> Records for this task:
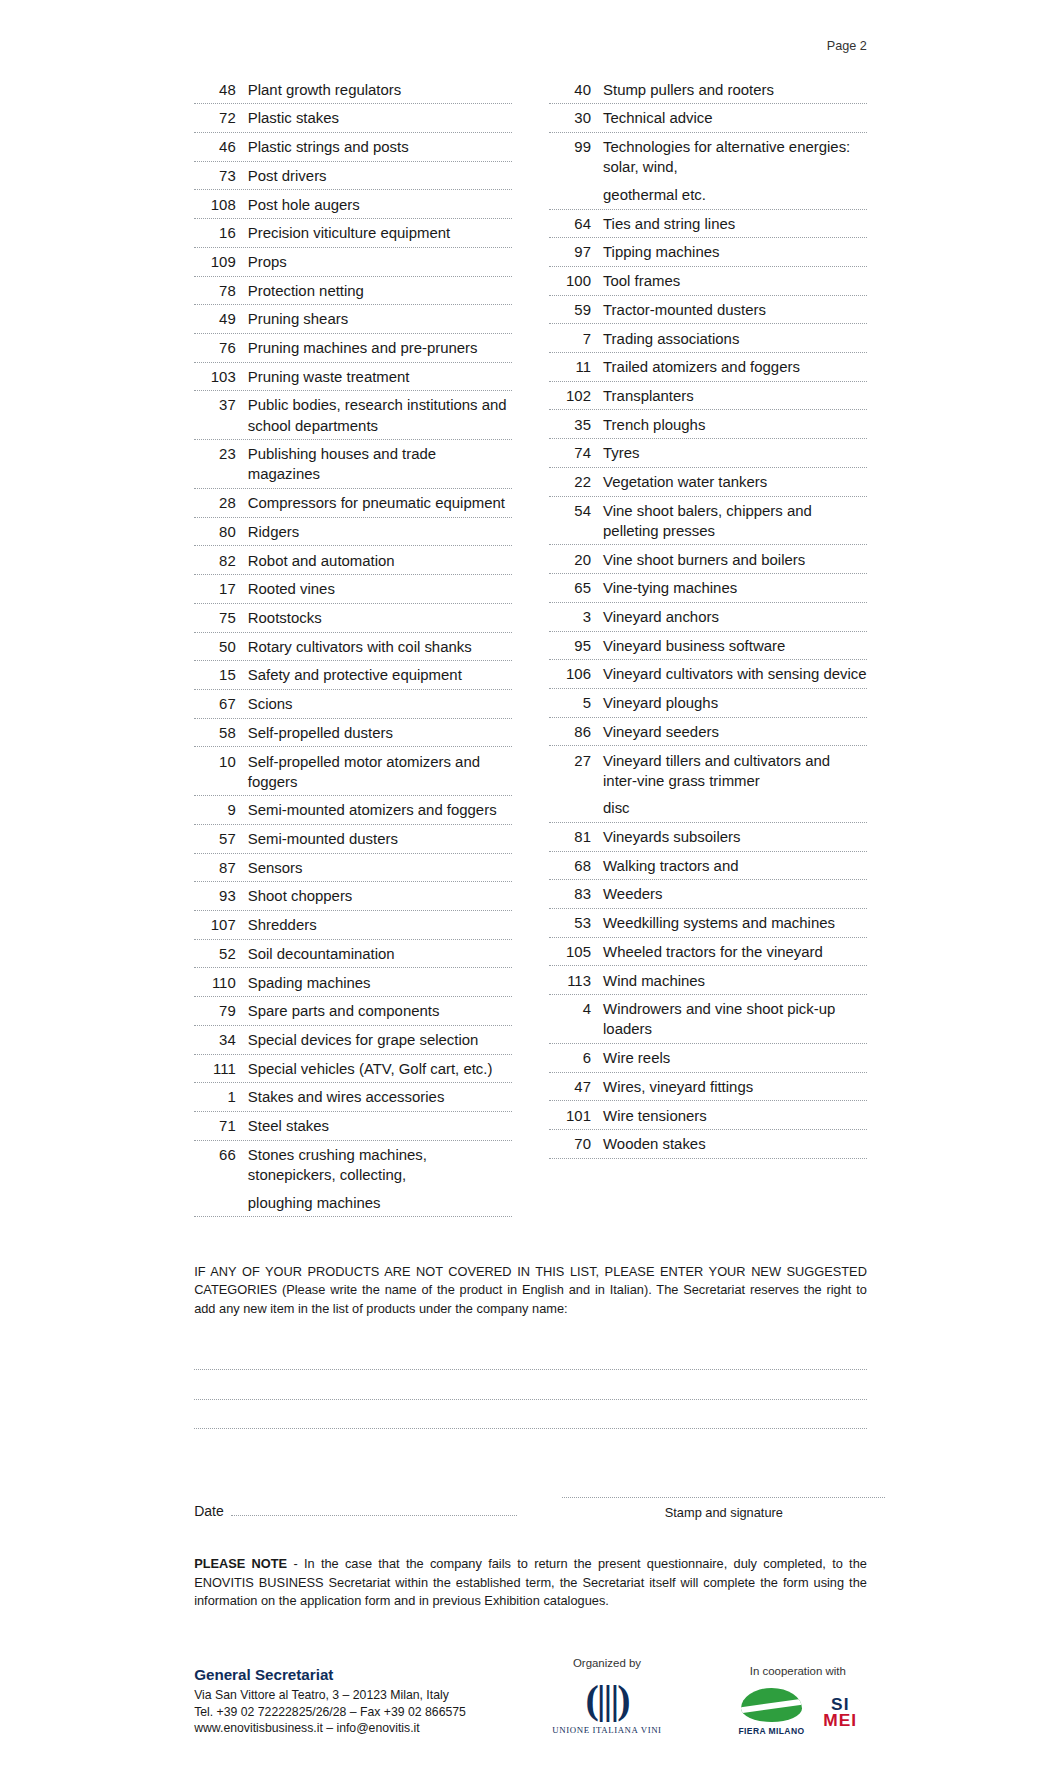Page 2
48 Plant growth regulators
72 Plastic stakes
46 Plastic strings and posts
73 Post drivers
108 Post hole augers
16 Precision viticulture equipment
109 Props
78 Protection netting
49 Pruning shears
76 Pruning machines and pre-pruners
103 Pruning waste treatment
37 Public bodies, research institutions and school departments
23 Publishing houses and trade magazines
28 Compressors for pneumatic equipment
80 Ridgers
82 Robot and automation
17 Rooted vines
75 Rootstocks
50 Rotary cultivators with coil shanks
15 Safety and protective equipment
67 Scions
58 Self-propelled dusters
10 Self-propelled motor atomizers and foggers
9 Semi-mounted atomizers and foggers
57 Semi-mounted dusters
87 Sensors
93 Shoot choppers
107 Shredders
52 Soil decountamination
110 Spading machines
79 Spare parts and components
34 Special devices for grape selection
111 Special vehicles (ATV, Golf cart, etc.)
1 Stakes and wires accessories
71 Steel stakes
66 Stones crushing machines, stonepickers, collecting,
ploughing machines
40 Stump pullers and rooters
30 Technical advice
99 Technologies for alternative energies: solar, wind,
geothermal etc.
64 Ties and string lines
97 Tipping machines
100 Tool frames
59 Tractor-mounted dusters
7 Trading associations
11 Trailed atomizers and foggers
102 Transplanters
35 Trench ploughs
74 Tyres
22 Vegetation water tankers
54 Vine shoot balers, chippers and pelleting presses
20 Vine shoot burners and boilers
65 Vine-tying machines
3 Vineyard anchors
95 Vineyard business software
106 Vineyard cultivators with sensing device
5 Vineyard ploughs
86 Vineyard seeders
27 Vineyard tillers and cultivators and inter-vine grass trimmer
disc
81 Vineyards subsoilers
68 Walking tractors and
83 Weeders
53 Weedkilling systems and machines
105 Wheeled tractors for the vineyard
113 Wind machines
4 Windrowers and vine shoot pick-up loaders
6 Wire reels
47 Wires, vineyard fittings
101 Wire tensioners
70 Wooden stakes
IF ANY OF YOUR PRODUCTS ARE NOT COVERED IN THIS LIST, PLEASE ENTER YOUR NEW SUGGESTED CATEGORIES (Please write the name of the product in English and in Italian). The Secretariat reserves the right to add any new item in the list of products under the company name:
Date
Stamp and signature
PLEASE NOTE - In the case that the company fails to return the present questionnaire, duly completed, to the ENOVITIS BUSINESS Secretariat within the established term, the Secretariat itself will complete the form using the information on the application form and in previous Exhibition catalogues.
General Secretariat
Via San Vittore al Teatro, 3 – 20123 Milan, Italy
Tel. +39 02 72222825/26/28 – Fax +39 02 866575
www.enovitisbusiness.it – info@enovitis.it
Organized by
(|||)
Unione Italiana Vini
In cooperation with
Fiera Milano
SI
MEI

> Problem description: Copy whichever lines above contain the string "Pruning".

> Your response:
49 Pruning shears
76 Pruning machines and pre-pruners
103 Pruning waste treatment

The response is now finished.